Have you ever tried to scrape or harvest data from an existing website — I mean, even ajax-bloated ones? Did you ever attempt to test javascript-dependent interactions within a Web application you built? Well, if you answered yes to one of the questions above, you might be interested in PhantomJS.
PhantomJS is a headless WebKit with JavaScript API. By headless, they mean you can script a real Webkit based browser with no need for a full graphical interface installed.
Installation
On OSX, installation can be achieved using homebrew (note that XCode must be installed on your machine):
$ brew install phantomjs
It can take a bit of time for the binaries to be built, especially because of their dependency to Qt4. When it’s done, you can test it this way:
$ phantomjs
Usage: phantomjs [options] script.[js|coffee] [script argument [script argument ...]]
Options:
--load-images=[yes|no] Load all inlined images (default is 'yes').
--load-plugins=[yes|no] Load all plugins (i.e. 'Flash', 'Silverlight', ...) (default is 'no').

*RECORDED INFORMATION*:
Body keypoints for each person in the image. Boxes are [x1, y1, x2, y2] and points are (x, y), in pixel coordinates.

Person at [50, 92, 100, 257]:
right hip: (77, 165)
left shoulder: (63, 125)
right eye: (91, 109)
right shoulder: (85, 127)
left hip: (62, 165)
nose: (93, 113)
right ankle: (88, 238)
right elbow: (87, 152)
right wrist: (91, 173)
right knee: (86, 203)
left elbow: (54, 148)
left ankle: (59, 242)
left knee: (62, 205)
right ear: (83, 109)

* * *

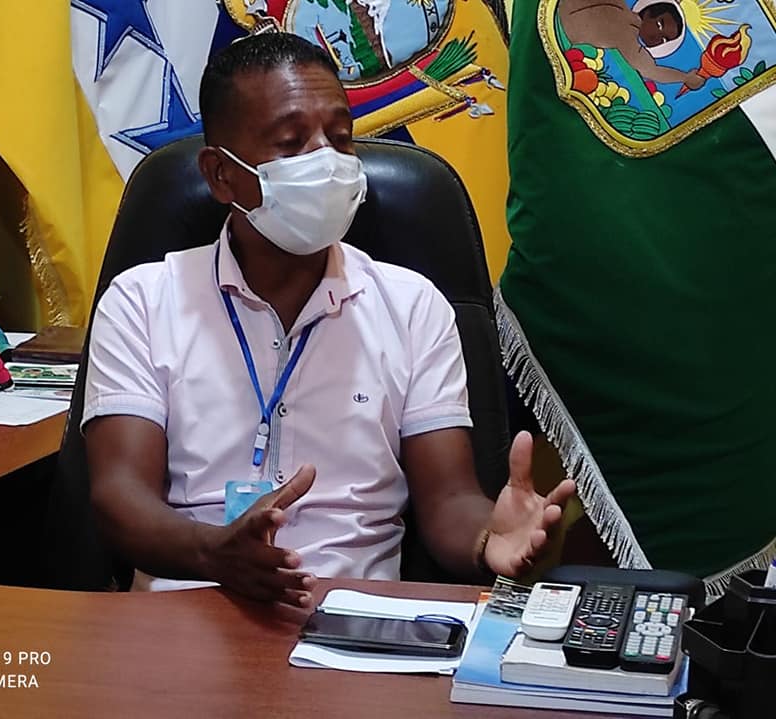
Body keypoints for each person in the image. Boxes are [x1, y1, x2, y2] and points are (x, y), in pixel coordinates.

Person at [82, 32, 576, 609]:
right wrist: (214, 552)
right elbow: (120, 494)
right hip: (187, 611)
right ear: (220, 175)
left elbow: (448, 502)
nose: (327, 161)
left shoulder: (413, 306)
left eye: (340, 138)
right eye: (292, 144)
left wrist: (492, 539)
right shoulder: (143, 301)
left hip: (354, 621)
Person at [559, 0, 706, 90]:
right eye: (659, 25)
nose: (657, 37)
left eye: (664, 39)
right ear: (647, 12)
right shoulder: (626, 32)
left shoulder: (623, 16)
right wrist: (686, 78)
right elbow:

---

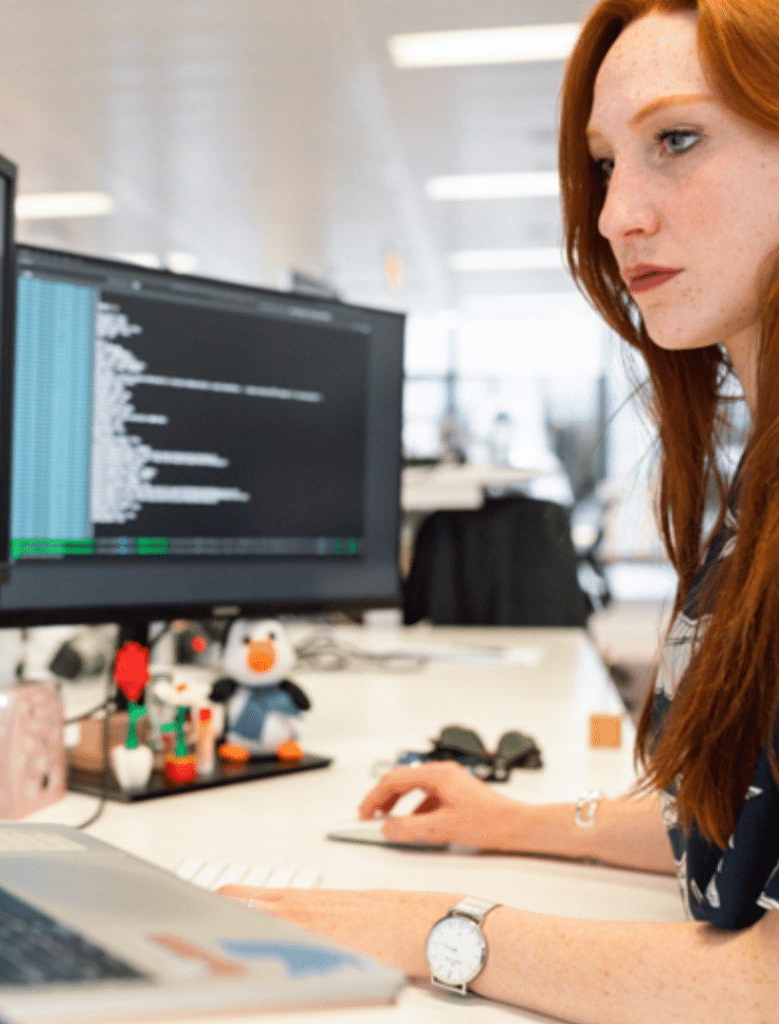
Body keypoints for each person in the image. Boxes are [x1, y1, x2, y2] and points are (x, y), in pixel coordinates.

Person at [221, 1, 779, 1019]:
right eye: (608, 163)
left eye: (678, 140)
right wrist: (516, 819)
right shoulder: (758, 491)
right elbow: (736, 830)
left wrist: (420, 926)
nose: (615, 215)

*CHECK YOUR UNDERSTANDING*:
(1) In the PhantomJS article, what must already be installed on OSX before you install PhantomJS with homebrew?
(2) Carry on the PhantomJS article from the point where it stops.

*ANSWERS BY TASK*:
(1) XCode

(2)
--proxy=address:port Set the network proxy.
--disk-cache=[yes|no] Enable disk cache (at desktop services cache storage location, default is 'no').
--ignore-ssl-errors=[yes|no] Ignore SSL errors (i.e. expired or self-signed certificate errors).
Installation instructions for other platforms and alternative methods can be found on the PhantomJS project wiki.
As a side note, there’s also a Python implementation of PhantomJS, PyPhantomJS, which adds plugins support! Also, I’ve found myself having no segfault using the Python version while the standard one is a bit more unstable on my box (no troll please).
To install PyPhantomJS, let’s use
pip
:
$ pip install PyPhantomJS
The PyPhantomJS executable is named — surprise — pyphantomjs
:
$ pyphantomjs
usage: pyphantomjs [options] script.[js|coffee] [script argument [script argument ...]]
Minimalistic headless WebKit-based JavaScript-driven tool
positional arguments:
script.[js|coffee] The script to execute, and any args to pass to it
optional arguments:
-h, --help show this help message and exit
--disk-cache {yes,no}
Enable disk cache (default: no)
--ignore-ssl-errors {yes,no}
Ignore SSL errors (default: no)
--load-images {yes,no}
Load all inlined images (default: yes)
--load-plugins {yes,no}
Load all plugins (i.e. Flash, Silverlight, ...) (default: no)
--proxy address:port Set the network proxy
-v, --verbose Show verbose debug messages
--version show this program's version and license
Usage of the two versions is exactly the same.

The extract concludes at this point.